BRAD: “That’s the thing, Your Majesty. They’re not an organization.”

YM: “No, they are an organization! They must be. They have a name! Like the Dallas Cowboys, the YMCA and Deutsche Bank! They’re the antifas!”

BRAD: “Yes sir, but unlike the Cowboys, they don’t have a megalomaniac owner. They don’t have a clubhouse, don’t hold meetings. They have no known leader at all. They don’t have a website, podcast or even a bank account. They don’t issue manifestos or threaten to pillage and plunder.
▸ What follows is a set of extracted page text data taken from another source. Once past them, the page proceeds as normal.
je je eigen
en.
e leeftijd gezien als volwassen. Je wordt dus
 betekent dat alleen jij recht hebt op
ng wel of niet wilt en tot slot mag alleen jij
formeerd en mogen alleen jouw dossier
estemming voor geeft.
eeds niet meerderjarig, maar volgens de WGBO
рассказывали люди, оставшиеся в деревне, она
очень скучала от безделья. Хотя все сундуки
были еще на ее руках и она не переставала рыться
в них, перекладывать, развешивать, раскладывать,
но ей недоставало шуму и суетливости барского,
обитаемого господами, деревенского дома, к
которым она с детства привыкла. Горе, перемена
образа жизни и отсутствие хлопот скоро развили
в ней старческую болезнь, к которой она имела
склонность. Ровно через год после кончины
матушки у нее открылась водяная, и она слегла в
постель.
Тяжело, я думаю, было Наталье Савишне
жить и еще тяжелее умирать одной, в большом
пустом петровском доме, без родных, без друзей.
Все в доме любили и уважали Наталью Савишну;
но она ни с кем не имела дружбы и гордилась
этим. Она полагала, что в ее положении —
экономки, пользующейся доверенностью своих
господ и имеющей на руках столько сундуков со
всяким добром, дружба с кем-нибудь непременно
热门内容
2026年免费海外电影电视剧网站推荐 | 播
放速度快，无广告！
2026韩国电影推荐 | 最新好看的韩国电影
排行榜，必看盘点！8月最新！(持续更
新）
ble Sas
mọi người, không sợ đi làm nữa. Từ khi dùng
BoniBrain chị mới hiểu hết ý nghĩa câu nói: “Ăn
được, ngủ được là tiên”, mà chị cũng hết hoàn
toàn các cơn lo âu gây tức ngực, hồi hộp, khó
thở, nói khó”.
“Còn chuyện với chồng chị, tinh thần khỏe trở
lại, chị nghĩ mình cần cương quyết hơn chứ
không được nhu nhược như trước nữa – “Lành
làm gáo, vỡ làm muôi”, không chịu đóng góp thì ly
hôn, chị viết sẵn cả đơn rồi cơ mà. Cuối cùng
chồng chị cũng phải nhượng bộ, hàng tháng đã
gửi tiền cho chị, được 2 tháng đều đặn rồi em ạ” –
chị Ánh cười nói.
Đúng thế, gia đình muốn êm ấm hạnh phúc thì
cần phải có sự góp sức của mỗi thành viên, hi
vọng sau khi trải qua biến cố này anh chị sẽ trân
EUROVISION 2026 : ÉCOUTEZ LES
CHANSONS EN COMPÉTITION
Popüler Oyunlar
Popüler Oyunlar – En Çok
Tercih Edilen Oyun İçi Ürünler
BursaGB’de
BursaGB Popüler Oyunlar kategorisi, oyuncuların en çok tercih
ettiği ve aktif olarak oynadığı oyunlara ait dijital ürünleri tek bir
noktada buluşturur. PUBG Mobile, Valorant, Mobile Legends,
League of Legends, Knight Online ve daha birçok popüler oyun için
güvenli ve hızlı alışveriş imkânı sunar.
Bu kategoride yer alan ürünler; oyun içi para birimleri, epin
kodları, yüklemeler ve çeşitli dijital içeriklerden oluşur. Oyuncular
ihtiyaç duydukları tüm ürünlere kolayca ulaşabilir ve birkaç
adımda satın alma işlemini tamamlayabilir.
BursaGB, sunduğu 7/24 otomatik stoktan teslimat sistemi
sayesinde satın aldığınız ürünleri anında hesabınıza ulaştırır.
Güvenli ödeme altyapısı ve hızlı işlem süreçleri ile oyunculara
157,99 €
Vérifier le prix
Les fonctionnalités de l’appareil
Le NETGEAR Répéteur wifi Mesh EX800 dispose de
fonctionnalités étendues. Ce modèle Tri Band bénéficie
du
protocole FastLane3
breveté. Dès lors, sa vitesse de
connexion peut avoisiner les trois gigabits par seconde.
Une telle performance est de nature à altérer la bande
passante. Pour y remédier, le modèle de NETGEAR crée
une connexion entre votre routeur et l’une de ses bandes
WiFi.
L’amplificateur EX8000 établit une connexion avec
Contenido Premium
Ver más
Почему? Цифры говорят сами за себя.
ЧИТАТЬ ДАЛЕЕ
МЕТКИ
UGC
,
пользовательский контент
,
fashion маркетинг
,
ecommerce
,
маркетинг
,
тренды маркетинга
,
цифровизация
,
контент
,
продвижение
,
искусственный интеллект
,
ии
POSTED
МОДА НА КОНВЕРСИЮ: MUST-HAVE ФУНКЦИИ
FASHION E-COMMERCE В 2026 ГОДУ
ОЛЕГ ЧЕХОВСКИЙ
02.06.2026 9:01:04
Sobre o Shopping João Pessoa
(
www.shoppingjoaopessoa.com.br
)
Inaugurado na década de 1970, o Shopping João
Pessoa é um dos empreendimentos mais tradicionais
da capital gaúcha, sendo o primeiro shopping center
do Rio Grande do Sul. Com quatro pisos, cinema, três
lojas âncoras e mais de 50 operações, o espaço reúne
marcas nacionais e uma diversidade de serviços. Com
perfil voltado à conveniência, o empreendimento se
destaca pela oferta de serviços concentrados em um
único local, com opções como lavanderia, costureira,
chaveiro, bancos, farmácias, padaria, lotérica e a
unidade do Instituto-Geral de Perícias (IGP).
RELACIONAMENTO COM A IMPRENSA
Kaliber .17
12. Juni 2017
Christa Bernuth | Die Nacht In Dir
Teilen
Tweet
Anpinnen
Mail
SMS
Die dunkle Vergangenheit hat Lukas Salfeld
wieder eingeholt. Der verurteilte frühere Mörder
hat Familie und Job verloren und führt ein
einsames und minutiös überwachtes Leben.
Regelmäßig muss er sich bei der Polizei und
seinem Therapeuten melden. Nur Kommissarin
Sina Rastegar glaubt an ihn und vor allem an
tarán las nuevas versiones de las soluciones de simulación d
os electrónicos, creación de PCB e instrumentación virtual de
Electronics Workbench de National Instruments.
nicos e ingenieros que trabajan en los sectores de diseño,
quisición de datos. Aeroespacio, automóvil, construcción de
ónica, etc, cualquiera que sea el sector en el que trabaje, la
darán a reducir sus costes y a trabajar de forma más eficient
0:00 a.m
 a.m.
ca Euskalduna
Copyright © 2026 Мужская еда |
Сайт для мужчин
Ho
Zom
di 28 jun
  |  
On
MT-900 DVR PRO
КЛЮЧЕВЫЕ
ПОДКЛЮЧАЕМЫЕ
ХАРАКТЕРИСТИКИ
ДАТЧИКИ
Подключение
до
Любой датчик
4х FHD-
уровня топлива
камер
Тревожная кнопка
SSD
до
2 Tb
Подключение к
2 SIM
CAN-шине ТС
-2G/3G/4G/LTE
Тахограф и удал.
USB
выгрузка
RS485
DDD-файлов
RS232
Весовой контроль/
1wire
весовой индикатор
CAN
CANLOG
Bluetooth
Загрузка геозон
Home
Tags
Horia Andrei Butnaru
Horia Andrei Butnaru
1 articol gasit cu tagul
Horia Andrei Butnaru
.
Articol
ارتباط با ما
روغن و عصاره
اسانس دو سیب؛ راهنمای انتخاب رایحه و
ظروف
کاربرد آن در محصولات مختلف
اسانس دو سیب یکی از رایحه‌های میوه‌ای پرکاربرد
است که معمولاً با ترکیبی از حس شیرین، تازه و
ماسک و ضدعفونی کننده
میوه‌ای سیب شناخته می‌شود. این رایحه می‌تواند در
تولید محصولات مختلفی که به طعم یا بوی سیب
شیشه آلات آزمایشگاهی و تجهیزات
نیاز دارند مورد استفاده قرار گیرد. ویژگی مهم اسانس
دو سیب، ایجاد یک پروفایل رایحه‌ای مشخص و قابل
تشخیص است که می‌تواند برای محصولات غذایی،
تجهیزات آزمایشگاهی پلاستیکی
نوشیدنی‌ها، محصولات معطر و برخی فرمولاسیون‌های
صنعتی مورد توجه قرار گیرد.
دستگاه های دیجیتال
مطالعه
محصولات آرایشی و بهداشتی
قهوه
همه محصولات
Sir, they don’t even…”

YM: “They don’t even what? What don’t they do?”

BRAD: “Your Majesty. They don’t… tweet.”

YM: “They don’t TWEET?”

BRAD: “No sir.”

YM: (Gasping) “They don’t tweet? Oh my God!… I can’t breathe.”

BRAD: “Ironically, Your Majesty, they’re much like you in one way.”

YM: “Like me? How?”

BRAD: “Well, Your Majesty, they never claim responsibility for anything.”

Your Majesty returns to his puzzled funk.

BRAD: (Pressing on) “Above all, Your Majesty, they’re silent.”

YM: (Perking up) “Silent? Well, there you are! Those scumbag lowlifes aren’t like me at all. I’m not silent! Am I silent? Have I ever been silent?”

BRAD: “No, Your Majesty, I’ve never known you to ever once shut your cakehole, even in your own interest.”

YM: “Damn right, fella! I go on and on! I ramble and blather and bluster and woolgather, spouting the first brainfart that comes to mind, then suddenly shift onto an unrelated tangent and babble fifteen minutes about water glasses and slippery ramps and murdering Morning Joe and then Mike Flynn, hell of a guy, a good man, treated unfairly, wrote me love letters, y’know, from North Korea. I met his daughter — I think it was his daughter — at Mar-a-Lago. I grabbed her—”

BRAD: “Your Majesty!”

YM: “Huh ? Whut?”

BRAD: “Back to the point, sir.”

YM: “There’s a point?”

BRAD: “The hunt for antifas. They’re silent. They’re invisible.”

YM: “That’s it. I got it! I just solved the whole thing! Brilliant! Stand back. You ready? Here goes: We’re gonna call those rat bastards The Invisible Enemy! I never liked antifa. What the hell’s antifa? Sounds like something you take with warm milk if you got gas. Think about it. If we call ’em The Invisible Enemy, we never have to catch one. They’re everywhere but, like, where? Ya see? Can’t catch ’em, if you can’t see ’em, okay? Am I a genius, or what?”

A pregnant pause follows.

YM: “Okay, Fred. get everyone working on that. Tell Bill Barr. Tell Fat Mike and Moscow Mitch. Use the Voice of America. I own it now! Fired everyone. And tell what’s-his-face. You know, my chief of staff. Matt something.”

BRAD: “Mark, sir. Mark Meadows.”

YM: “Right, yeah, well, spread the word, Ned: Antifa, The Invisible Enemy! God, that’s beautiful. Tremendous! Strong! Feel my tie. It’s getting hard.”

BRAD: (Hesistantly) “Your Majesty, there is one little thing.”

YM: “Thing? What thing?!”

BRAD: (More hesitantly) “Well, sir, you sort of already used that term.”

YM: “Term? My term is not over! I’ve got a whole second term comin‘ up. The people love me. The blacks, the Jews, the broads! It’s gonna be a landslide!”

BRAD: “No, sir, I mean The Invisible Enemy. You’ve already used that term.”

YM: (Angrily orange) “Used it? What the hell you talkin‘ about?”

BRAD: “Well, Your Majesty, you coined ‘The Invisible Enemy’ to describe Covid-19, the coronavirus pandemic. Sir…”

YM: “Pandemic? Pandemic?! Jesus H. Christ, is that still around?”